Genau genommen bekommt der Zuschauer sogar 200 % Stuhr, denn der junge Jan Bratek wird durch keinen Geringeren als Stuhrs Sohn Maciej verkörpert, der hier erstmals in die Haut seines Vaters schlüpft. Beide werden vom Strudel der Ereignisse immer wieder mitgerissen und haben dabei ein traumwandlerisches Geschick, zielsicher in den einzigen vorhandenen Fettnapf zu treten. Der Zuschauer bekommt also nicht nur einen tragisch-tolpatschigen Helden, mit dem er sich identifizieren kann, sondern auch noch eine außergewöhnliche Lehrstunde in Zeitgeschichte. Wo auch immer Geschichte geschrieben wird – ob nun Stalinismus, Solidarność oder Nachwendewirren – Bratek steht immer in der ersten Reihe, und zwar in derjenigen der Verlierer.

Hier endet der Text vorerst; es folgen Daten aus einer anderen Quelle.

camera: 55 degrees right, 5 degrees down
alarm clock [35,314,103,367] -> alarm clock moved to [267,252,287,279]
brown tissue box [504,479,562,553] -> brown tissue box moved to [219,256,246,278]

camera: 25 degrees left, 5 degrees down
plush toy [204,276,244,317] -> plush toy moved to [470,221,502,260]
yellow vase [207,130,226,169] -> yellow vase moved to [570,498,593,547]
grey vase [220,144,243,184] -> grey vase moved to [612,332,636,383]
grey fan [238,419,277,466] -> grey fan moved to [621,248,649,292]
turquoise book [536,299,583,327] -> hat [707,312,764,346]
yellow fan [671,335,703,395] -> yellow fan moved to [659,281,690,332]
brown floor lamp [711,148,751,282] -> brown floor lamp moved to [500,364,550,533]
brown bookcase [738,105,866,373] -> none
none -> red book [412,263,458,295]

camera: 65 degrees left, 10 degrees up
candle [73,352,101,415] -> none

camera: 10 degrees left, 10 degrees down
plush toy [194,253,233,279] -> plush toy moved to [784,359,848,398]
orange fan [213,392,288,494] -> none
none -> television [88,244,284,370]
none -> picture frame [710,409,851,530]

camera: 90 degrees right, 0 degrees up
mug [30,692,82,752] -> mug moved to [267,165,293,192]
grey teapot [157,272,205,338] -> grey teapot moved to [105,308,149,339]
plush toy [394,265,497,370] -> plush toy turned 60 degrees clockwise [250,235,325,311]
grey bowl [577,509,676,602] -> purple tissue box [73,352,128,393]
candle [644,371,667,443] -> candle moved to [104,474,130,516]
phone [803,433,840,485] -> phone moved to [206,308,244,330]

Stuhr verkörpert nicht nur einen Polen im Mahlstrom der Geschichte – er IST Polen. Seine Mischung aus Unbedarftheit, Feuereifer und wiederkehrendem Pech illustriert die Psyche einer ganzen Generation, die als Spielball der Kräfte wenig Raum zur Selbstverwirklichung hatte. Bei ihm gibt es keine Opfer und keine Täter, sondern Menschen aus Fleisch und Blut, die haltlos im historischen Schlamassel des 20. Jahrhunderts treiben.